## [QUOTED TEXT]
W3C home > Mailing lists > Public > public-swd-wg@w3.org > February 2007

Re: [SKOS] thesaurus USE patterns

From: Alistair Miles <a.j.miles@rl.ac.uk>
Date: Thu, 08 Feb 2007 19:47:03 +0000
Message-ID: <45CB7E37.8040403@rl.ac.uk>
To: Stella Dextre Clarke <sdclarke@lukehouse.demon.co.uk>
CC: public-swd-wg@w3.org, public-esw-thes@w3.org

I've added a caveat and a link to Stella's entirely superior 
background information:

http://www.w3.org/2006/07/SWD/wiki/SkosDesign/ThesaurusPatterns?action=recall&rev=6

Thanks Stella :)

Alistair.

Stella Dextre Clarke wrote:
> Alistair,
> I've just taken a look at your statement of the issue of representing A
> USE X AND Y as well as A USE X OR Y. The second half of it looks a very
> fair description of the problem. But I must protest that the Background
> section does not well reflect historical reality. The problem comes from
> your assumptions about what the thesaurus was invented for, i.e.
> "paper-based card catalogues" and the indexes derived therefrom. It
> gives the impression of catalogues like library card catalogues, in
> which you have a card per title (or occasionally more than one), with
> lots of cataloguing data on the card.
> 
> Around the time when IR thesauri were invented, hopes were pinned on
> "mechanisation" rather than "computerisation", and a lot of
> experimentation went on with various sorts of cards. It is true that
> some agencies did try to use thesauri with "item cards" a bit like
> catalogue cards (only the more sophisticated ones were IBM punched cards
> or edge-punched cards), but the more successful ones used "feature
> cards". The key difference between these approaches is whether you
> assign a card to the document (item) being indexed, or to the thesaurus
> term (feature) that is used for indexing the documents.

## [DATASET CONTENT]
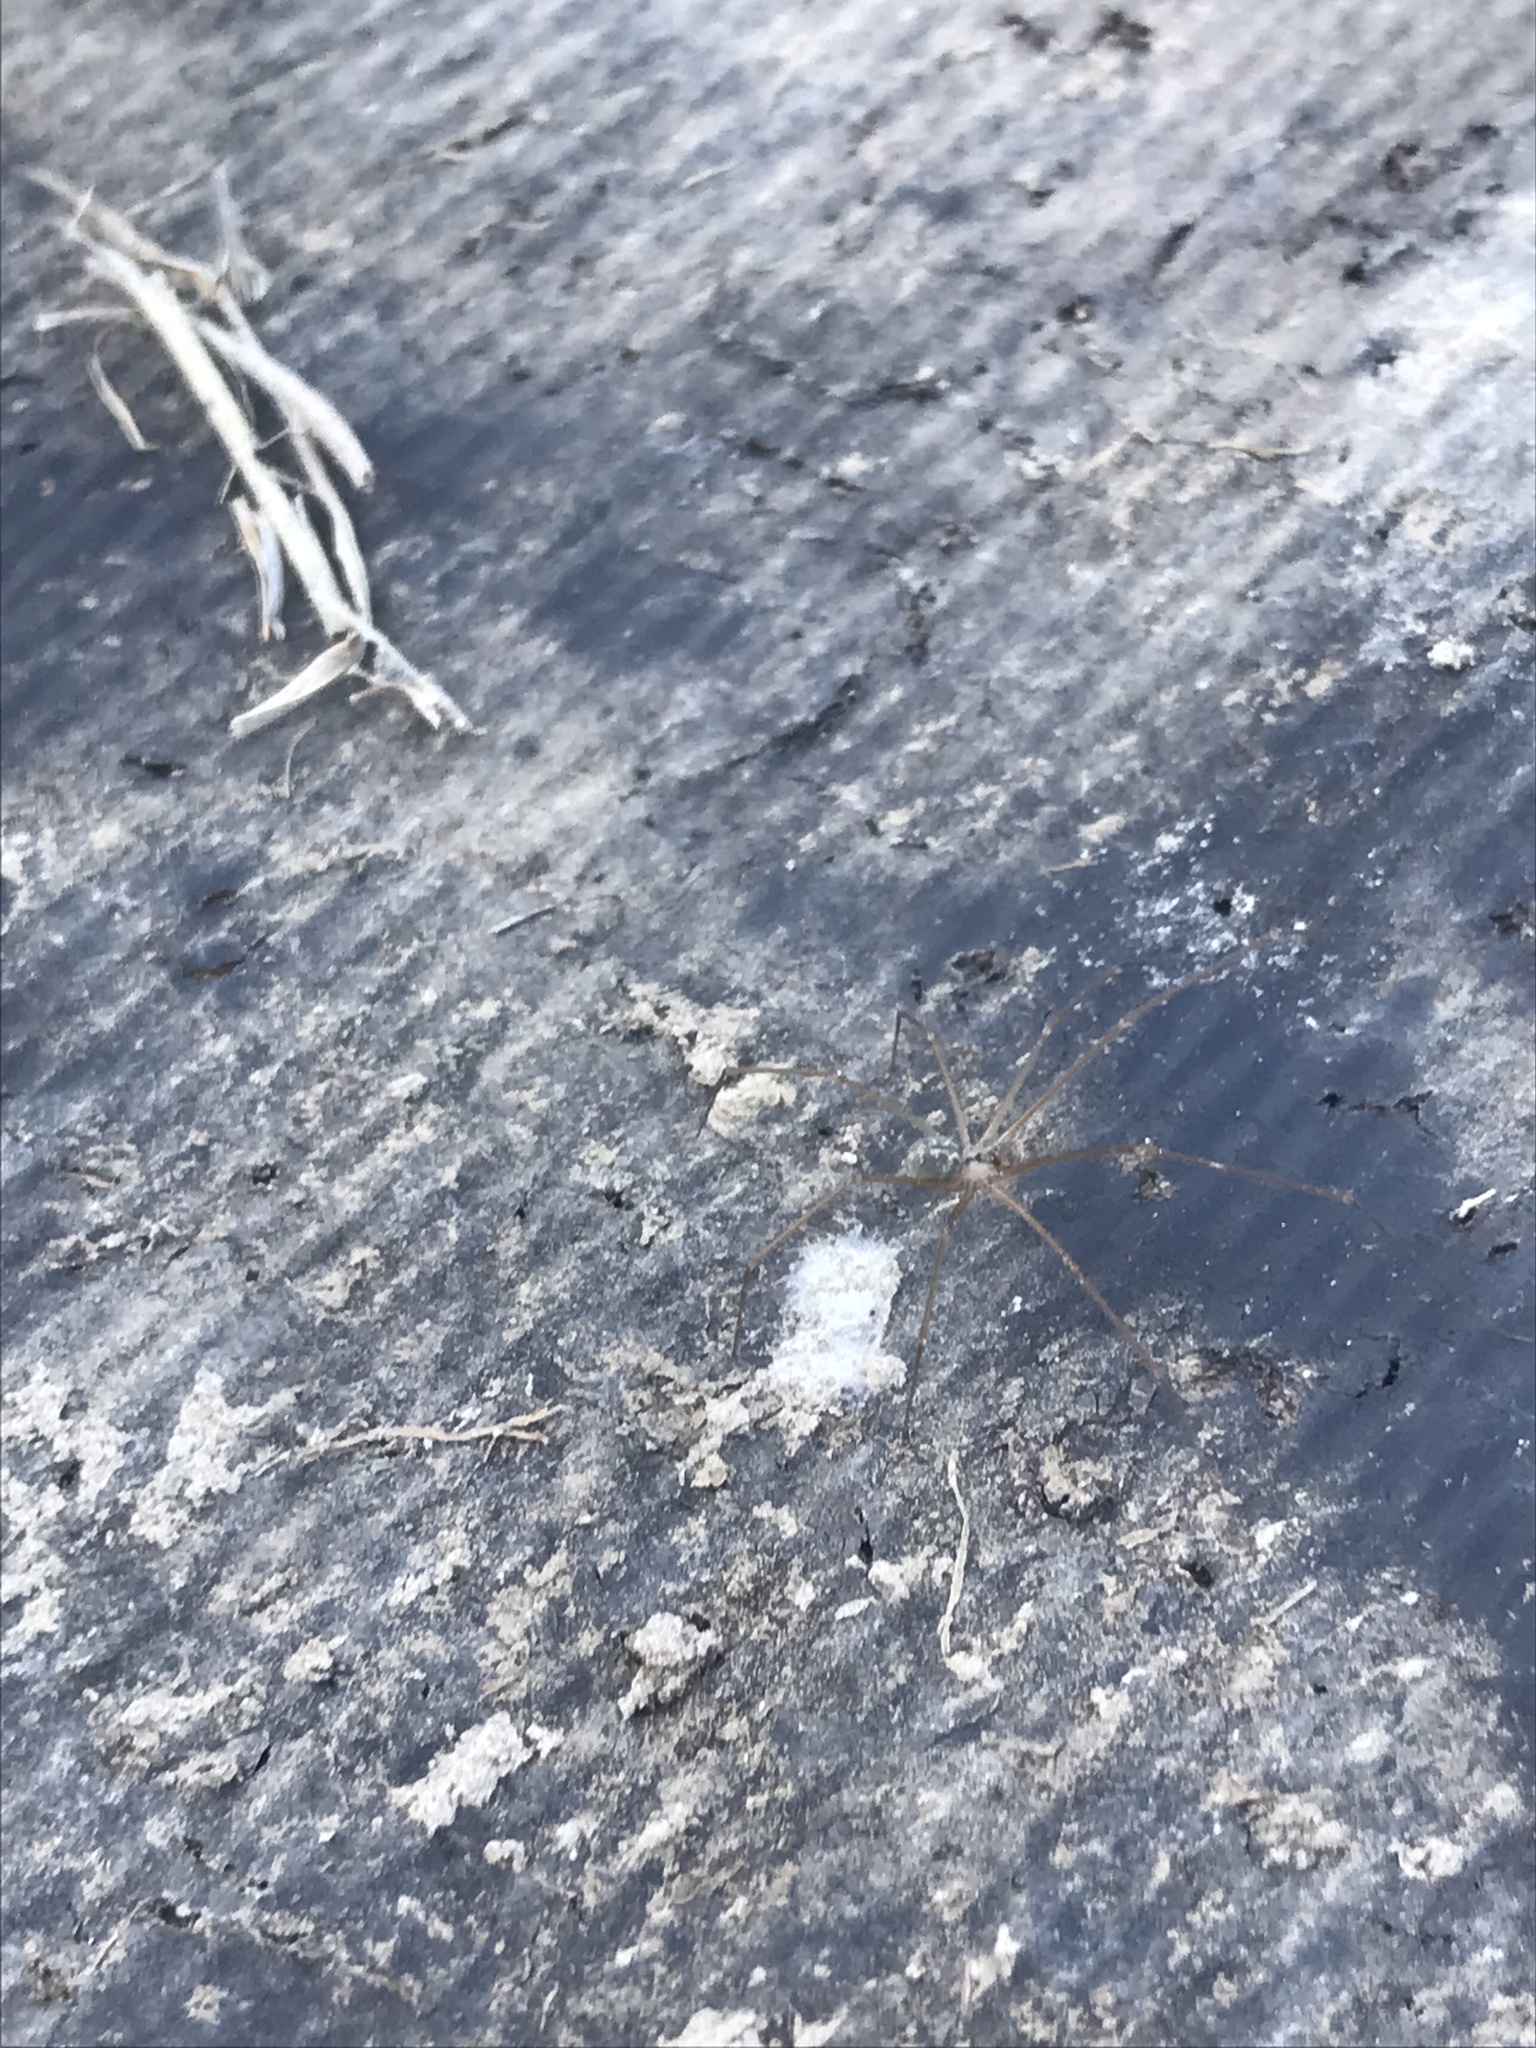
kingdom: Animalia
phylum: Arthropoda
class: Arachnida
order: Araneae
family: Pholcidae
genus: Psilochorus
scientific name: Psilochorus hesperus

## [EXERCISE TASKS]
1: According to the mailing list message, what kind of cards did the more successful agencies use with thesauri?
2: Echo the listing word for word, everything from the line containing "phylum: Arthropoda" down to the end of the listing, both ends included.

## [PROBLEM SOLUTIONS]
1: Feature cards.

2:
phylum: Arthropoda
class: Arachnida
order: Araneae
family: Pholcidae
genus: Psilochorus
scientific name: Psilochorus hesperus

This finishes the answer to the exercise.